The collapse of a highway construction crane killed two people near Bangkok on Thursday, with Thailand's leader vowing to blacklist the building firm which was also involved in a crane failure the day before that left 32 dead.
Car dashcam footage verified by AFP showed the moment the massive crane fell on Thursday, unleashing clouds of dust as well as rubble across the area, as several vehicles pulled over or reversed to avoid falling debris.
Motorcycle-taxi driver Booncherd La-orium said he no longer felt safe driving in the area.
"I had goosebumps just thinking about how risky it is to be here. It could have happened to me," the 69-year-old told AFP.
Transport Minister Phiphat Ratchakitprakarn linked firm Italian-Thai Development to the country's second deadly crane collapse in two days, according to local media.
"We have to find out the facts," Phiphat told a local outlet.
Italian-Thai Development was also contracted to build a section of a China-backed high-speed rail project where a huge crane fell on Wednesday, in Nakhon Ratchasima province, derailing a passenger train below and killing 32 of nearly 200 people on board.
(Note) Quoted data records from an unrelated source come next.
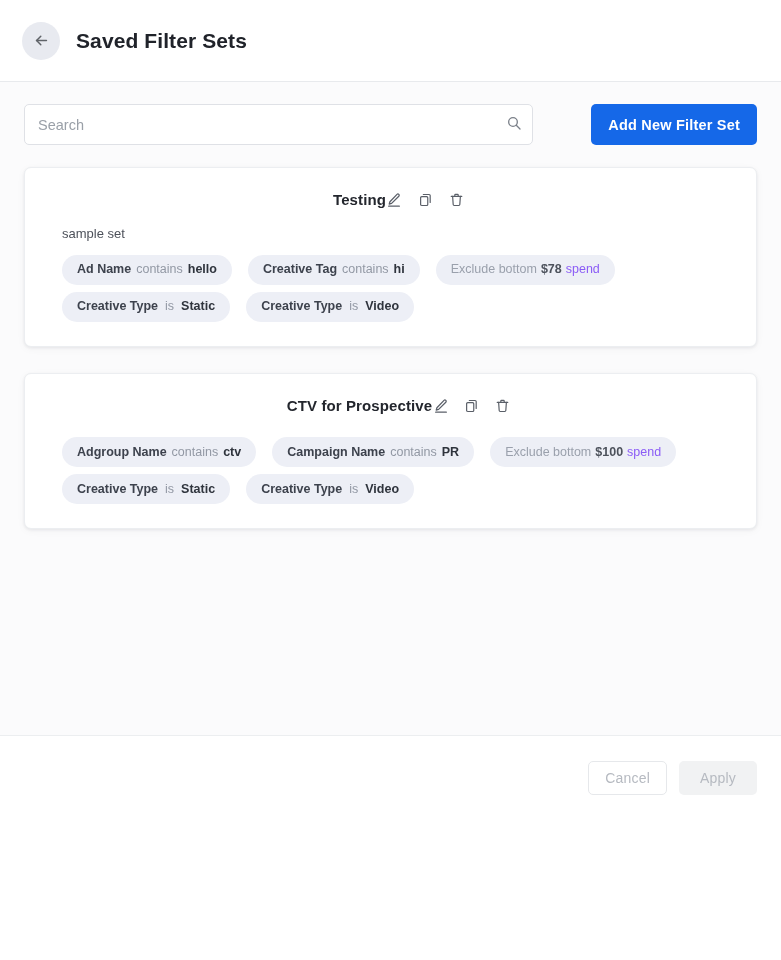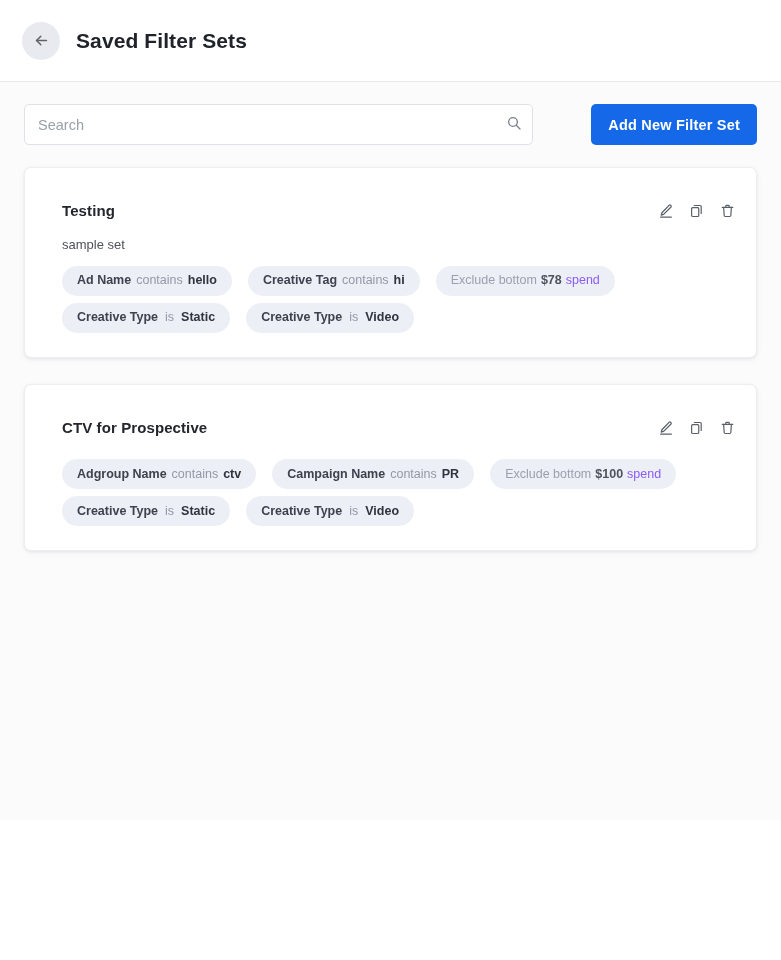--- a/index.html
+++ b/index.html
@@ -132,23 +132,22 @@
     border: 1px solid #eceef1;
     border-radius: 7px;
     box-shadow: 0 1px 3px rgba(30, 35, 45, 0.07), 0 2px 8px rgba(30, 35, 45, 0.04);
     padding: 22px 20px 24px 16px;
     margin-bottom: 26px;
   }
 
   .card-head {
     display: flex;
     align-items: flex-start;
-    justify-content: space-between;
+    justify-content: center;
     gap: 0;
-    margin-top: 11px;
   }
 
   .card-title {
     font-size: 15px;
     font-weight: bold;
     color: #23262d;
     line-height: 1.3;
     padding-left: 21px;
     letter-spacing: 0.1px;
   }
@@ -418,14 +417,18 @@
             <span class="f">Creative Type</span>
             <span class="op">is</span>
             <span class="v">Video</span>
           </div>
         </div>
       </div>
     </div>
 
   </div>
 
+  <div class="footer">
+    <button class="btn-cancel">Cancel</button>
+    <button class="btn-apply">Apply</button>
+  </div>
 
 </div>
 
 </body></html>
In a note to Thailand's stock exchange, Italian-Thai expressed condolences to the victims' of the crane accident on Thursday, saying it would provide compensation.
The firm also pledged to "review and improve safety measures to be more thorough and stringent moving forward", the note said.
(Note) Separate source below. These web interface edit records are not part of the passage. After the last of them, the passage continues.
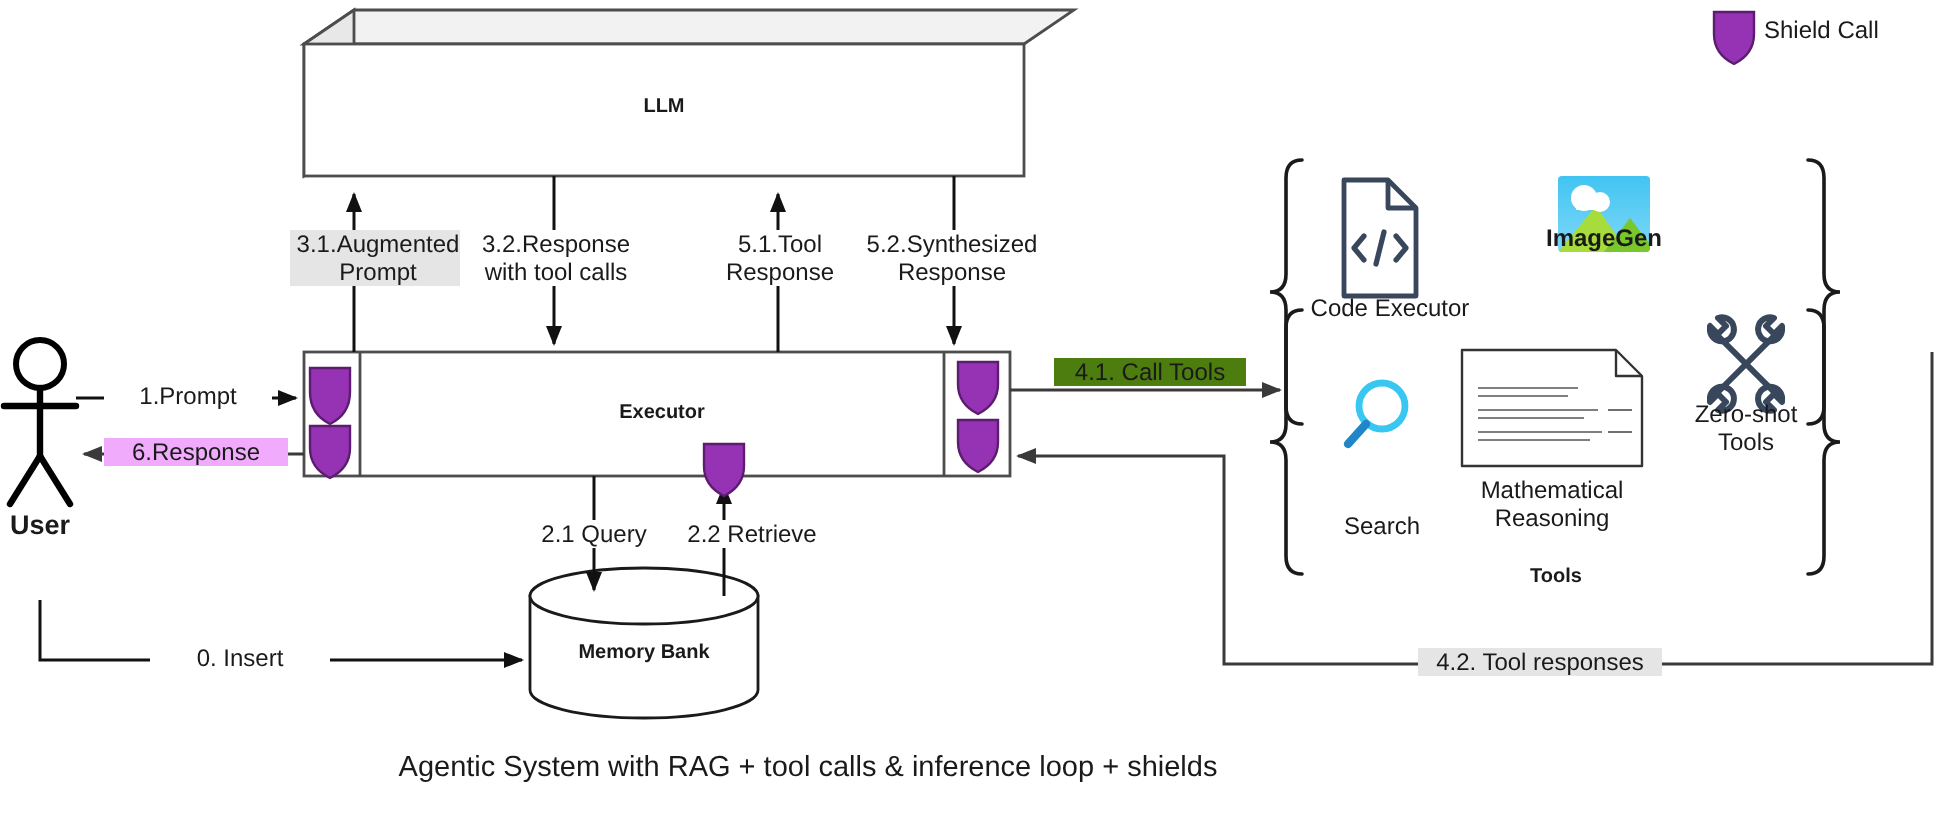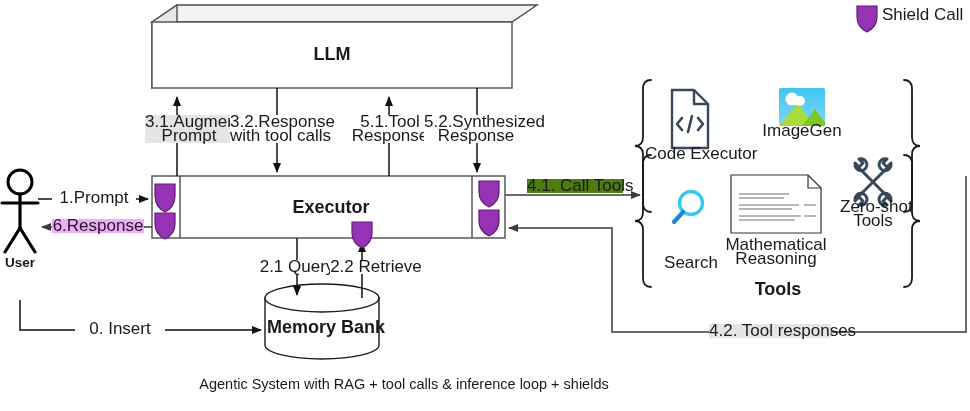--- a/index.html
+++ b/index.html
@@ -1,22 +1,22 @@
 <!DOCTYPE html>
 <html><head>
 <meta charset="utf-8">
 <style>
   html,body{margin:0;padding:0;background:#ffffff;}
   body{width:970px;height:411px;position:relative;overflow:hidden;
        font-family:"Liberation Sans","DejaVu Sans",sans-serif;color:#000;}
   #stage{position:relative;width:970px;height:411px;}
-  .lbl{position:absolute;font-size:17px;line-height:14px;color:#1a1a1a;
+  .lbl{position:absolute;font-size:12px;line-height:14px;color:#1a1a1a;
        text-align:center;white-space:pre;}
   svg.layer{position:absolute;left:0;top:0;width:970px;height:411px;overflow:visible;}
-  .ttl{font-weight:bold;font-size:18px;}
+  .ttl{font-weight:bold;font-size:10px;}
 </style>
 </head>
 <body>
 
 <div id="stage">
 
   <svg class="layer" viewBox="0 0 970 411">
     <defs>
       <marker id="ah" markerWidth="10" markerHeight="8" refX="9" refY="4" orient="auto" markerUnits="userSpaceOnUse">
         <path d="M0,0 L10,4 L0,8 z" fill="#3a3a3a"></path>
@@ -152,21 +152,21 @@
 
   <div class="lbl ttl" style="left:286px;top:200px;width:90px;">Executor</div>
 
   <div class="lbl ttl" style="left:267px;top:320px;width:110px;">Memory Bank</div>
 
   <div class="lbl ttl" style="left:-5px;top:256px;width:50px;font-size:13.5px;">User</div>
 
   <div class="lbl ttl" style="left:738px;top:282px;width:80px;">Tools</div>
 
   <div class="lbl" style="left:645px;top:147px;width:100px;">Code Executor</div>
-  <div class="lbl" style="left:762px;top:124px;width:80px;">ImageGen</div>
+  <div class="lbl" style="left:762px;top:112px;width:80px;font-weight:bold;">ImageGen</div>
   <div class="lbl" style="left:655px;top:256px;width:72px;">Search</div>
   <div class="lbl" style="left:724px;top:238px;width:104px;">Mathematical
 Reasoning</div>
   <div class="lbl" style="left:840px;top:200px;width:66px;">Zero-shot
 Tools</div>
 
   <div class="lbl" style="left:75px;top:322px;width:90px;background:#fff;">0. Insert</div>
   <div class="lbl" style="left:52px;top:191px;width:84px;background:#fff;">1.Prompt</div>
   <div class="lbl" style="left:258px;top:260px;width:78px;background:#fff;">2.1 Query</div>
   <div class="lbl" style="left:330px;top:260px;width:92px;background:#fff;text-align:center;">2.2 Retrieve</div>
Italian-Thai earlier promised compensation to victims of Wednesday's crane collapse and train derailment.
The company -- one of Thailand's biggest construction firms -- has seen several deadly accidents at its sites in recent years.
The crane that fell Thursday at the under-construction Rama II Expressway in Samut Sakhon province, outside Bangkok, left two people dead, a police official told AFP from the scene.
Thai Prime Minister Anutin Charnvirakul told reporters his government would terminate the contracts with the contractor of the two projects where the accidents occurred, without specifying a firm by name.
Anutin said legal action would be taken and the contractor would be blacklisted.
"It has happened three or four times by one contractor. The government is not comfortable letting this kind of company work for the government," he said.
- 'Death Road' -
In other verified footage from the same vehicle as the dashcam, someone is heard saying: "I almost died... Please pull over first".
Another person replies: "That's okay now. It's not falling further."
"That was close," the first person says.
Rescue worker Sutthiwat Thanomsat told AFP he arrived at the scene shortly after the crane crashed down, and witnessed the aftermath of a pickup truck driver killed by the impact.
The Rama II Expressway, a main artery linking the capital to Thailand's south, hosts several major infrastructure projects, including tollway construction.
Construction work has been underway for years to expand the road's capacity and reduce congestion but the project has been beset by delays and fatalities, earning it the nickname "Death Road".
Surachai Wongho, a 61-year-old retiree who drives on Rama II regularly, said he is haunted by the thought that one day he could be hurt in an accident.
"It's the same incident happening over and over again in Thailand. It's time for the government to do something," he told AFP.
In March, a concrete beam forming part of an under-construction elevated roadway collapsed on Rama II, killing several people.
A crane collapse in November 2024 killed at least three workers.
- Silent prayers -
The incident on Thursday followed the crane collapse in Nakhon Ratchasima a day earlier, one of Thailand's deadliest rail accidents in years.
A massive launching gantry crane, used by Italian-Thai in the construction of a high-speed rail project, collapsed onto a passenger train below.
At the site of the deadly accident on Thursday, construction workers milled around the scene, snapping photos of the wreckage, as relatives of victims visited to mourn and pray in silence.
The crane was left hanging off giant concrete pillars, built to hold up the future elevated high-speed rail line -- a joint Thailand-China endeavour.
The nation's rail operator said it ordered Italian-Thai to halt construction until an investigation was completed.
The crane operator was Thai and had fallen and died in Wednesday's accident, an Italian-Thai worker who declined to give her name told AFP.